### REQUEST
Turn every line of the listing below into a Markdown table with two columns, Row and Line. Number the rows in order and leave out any blank lines.

──────────────────────────────

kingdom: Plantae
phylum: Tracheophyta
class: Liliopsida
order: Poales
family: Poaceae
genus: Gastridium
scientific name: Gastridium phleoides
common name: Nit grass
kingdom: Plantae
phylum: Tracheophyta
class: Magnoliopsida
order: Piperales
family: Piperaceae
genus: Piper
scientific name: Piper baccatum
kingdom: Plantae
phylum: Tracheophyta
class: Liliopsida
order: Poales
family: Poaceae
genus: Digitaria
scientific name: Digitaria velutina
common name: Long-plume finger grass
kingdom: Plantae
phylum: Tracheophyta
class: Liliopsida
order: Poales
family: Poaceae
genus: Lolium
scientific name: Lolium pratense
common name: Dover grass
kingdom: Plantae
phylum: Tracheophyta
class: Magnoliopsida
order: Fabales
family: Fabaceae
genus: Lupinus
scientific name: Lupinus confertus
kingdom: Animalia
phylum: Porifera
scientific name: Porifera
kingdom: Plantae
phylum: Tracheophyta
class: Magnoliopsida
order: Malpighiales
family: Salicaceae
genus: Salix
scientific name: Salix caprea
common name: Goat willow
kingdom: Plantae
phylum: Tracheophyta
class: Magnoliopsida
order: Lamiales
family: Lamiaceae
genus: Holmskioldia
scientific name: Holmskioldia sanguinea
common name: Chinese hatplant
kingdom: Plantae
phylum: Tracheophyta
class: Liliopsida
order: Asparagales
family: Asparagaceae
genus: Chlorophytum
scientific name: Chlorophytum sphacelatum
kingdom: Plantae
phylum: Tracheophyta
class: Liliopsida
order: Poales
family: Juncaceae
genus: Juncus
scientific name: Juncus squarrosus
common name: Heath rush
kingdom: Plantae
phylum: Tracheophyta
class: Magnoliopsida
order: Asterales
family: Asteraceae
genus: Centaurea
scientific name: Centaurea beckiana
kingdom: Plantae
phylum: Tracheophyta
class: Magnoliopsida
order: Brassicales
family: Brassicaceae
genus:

──────────────────────────────

### RIGHT ANSWER
| Row | Line |
|---|---|
| 1 | kingdom: Plantae |
| 2 | phylum: Tracheophyta |
| 3 | class: Liliopsida |
| 4 | order: Poales |
| 5 | family: Poaceae |
| 6 | genus: Gastridium |
| 7 | scientific name: Gastridium phleoides |
| 8 | common name: Nit grass |
| 9 | kingdom: Plantae |
| 10 | phylum: Tracheophyta |
| 11 | class: Magnoliopsida |
| 12 | order: Piperales |
| 13 | family: Piperaceae |
| 14 | genus: Piper |
| 15 | scientific name: Piper baccatum |
| 16 | kingdom: Plantae |
| 17 | phylum: Tracheophyta |
| 18 | class: Liliopsida |
| 19 | order: Poales |
| 20 | family: Poaceae |
| 21 | genus: Digitaria |
| 22 | scientific name: Digitaria velutina |
| 23 | common name: Long-plume finger grass |
| 24 | kingdom: Plantae |
| 25 | phylum: Tracheophyta |
| 26 | class: Liliopsida |
| 27 | order: Poales |
| 28 | family: Poaceae |
| 29 | genus: Lolium |
| 30 | scientific name: Lolium pratense |
| 31 | common name: Dover grass |
| 32 | kingdom: Plantae |
| 33 | phylum: Tracheophyta |
| 34 | class: Magnoliopsida |
| 35 | order: Fabales |
| 36 | family: Fabaceae |
| 37 | genus: Lupinus |
| 38 | scientific name: Lupinus confertus |
| 39 | kingdom: Animalia |
| 40 | phylum: Porifera |
| 41 | scientific name: Porifera |
| 42 | kingdom: Plantae |
| 43 | phylum: Tracheophyta |
| 44 | class: Magnoliopsida |
| 45 | order: Malpighiales |
| 46 | family: Salicaceae |
| 47 | genus: Salix |
| 48 | scientific name: Salix caprea |
| 49 | common name: Goat willow |
| 50 | kingdom: Plantae |
| 51 | phylum: Tracheophyta |
| 52 | class: Magnoliopsida |
| 53 | order: Lamiales |
| 54 | family: Lamiaceae |
| 55 | genus: Holmskioldia |
| 56 | scientific name: Holmskioldia sanguinea |
| 57 | common name: Chinese hatplant |
| 58 | kingdom: Plantae |
| 59 | phylum: Tracheophyta |
| 60 | class: Liliopsida |
| 61 | order: Asparagales |
| 62 | family: Asparagaceae |
| 63 | genus: Chlorophytum |
| 64 | scientific name: Chlorophytum sphacelatum |
| 65 | kingdom: Plantae |
| 66 | phylum: Tracheophyta |
| 67 | class: Liliopsida |
| 68 | order: Poales |
| 69 | family: Juncaceae |
| 70 | genus: Juncus |
| 71 | scientific name: Juncus squarrosus |
| 72 | common name: Heath rush |
| 73 | kingdom: Plantae |
| 74 | phylum: Tracheophyta |
| 75 | class: Magnoliopsida |
| 76 | order: Asterales |
| 77 | family: Asteraceae |
| 78 | genus: Centaurea |
| 79 | scientific name: Centaurea beckiana |
| 80 | kingdom: Plantae |
| 81 | phylum: Tracheophyta |
| 82 | class: Magnoliopsida |
| 83 | order: Brassicales |
| 84 | family: Brassicaceae |
| 85 | genus: |